* _WORK TASK_
Find each line in the records below that contains the word "laptop", and copy it out.

* _RECORD EXTRACTS_

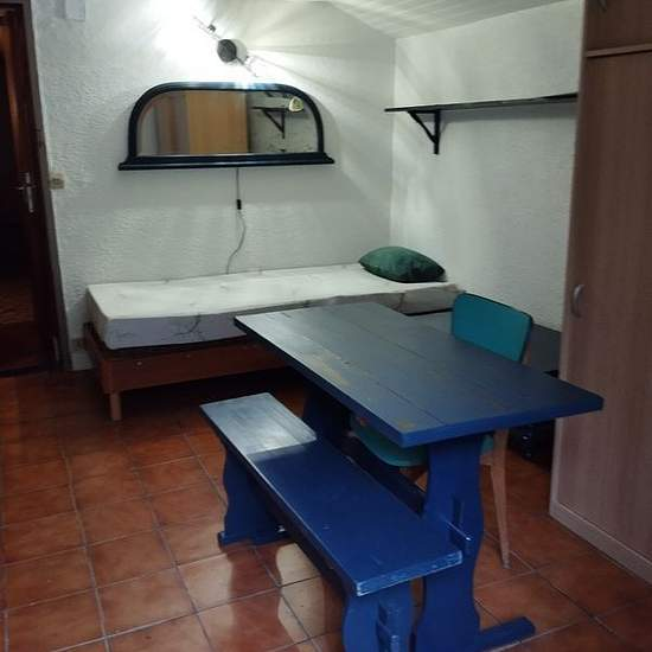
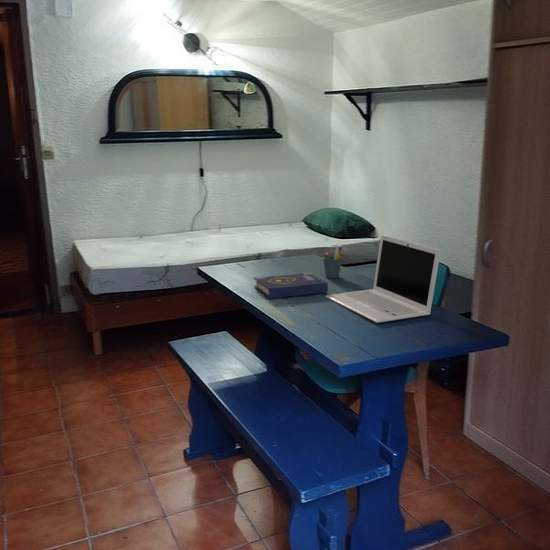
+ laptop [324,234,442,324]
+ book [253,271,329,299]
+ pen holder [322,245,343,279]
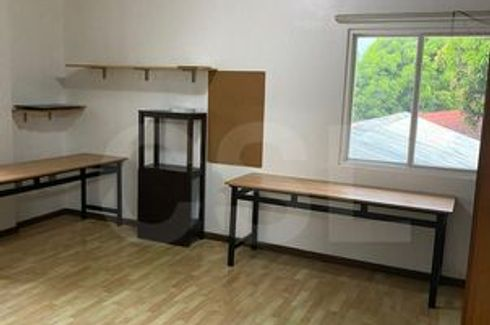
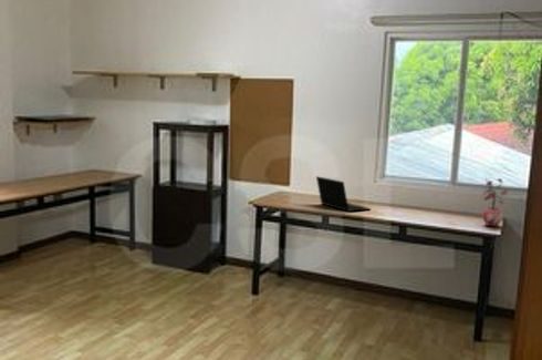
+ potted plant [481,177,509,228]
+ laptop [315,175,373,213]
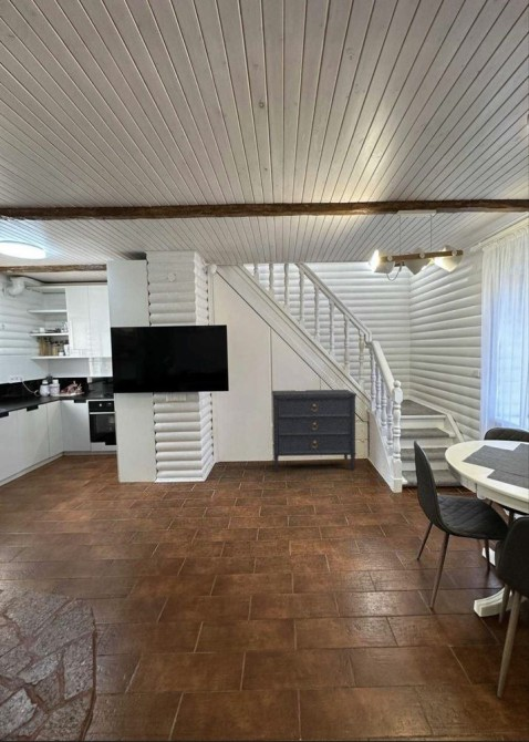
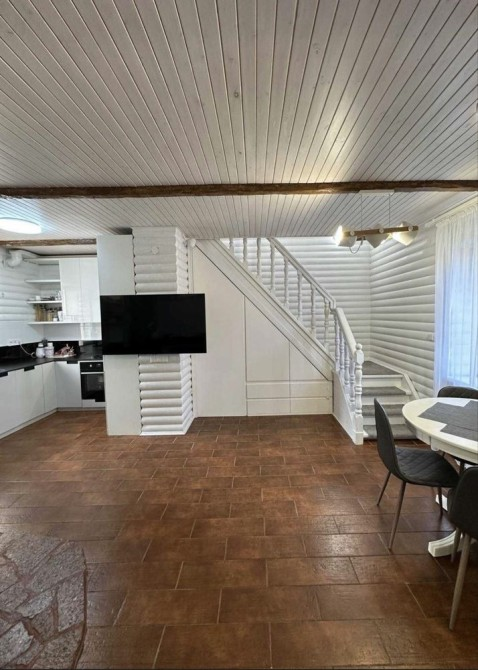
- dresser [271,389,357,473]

* _ANSWER SECTION_
+ laptop [324,234,442,324]
+ laptop [315,175,373,213]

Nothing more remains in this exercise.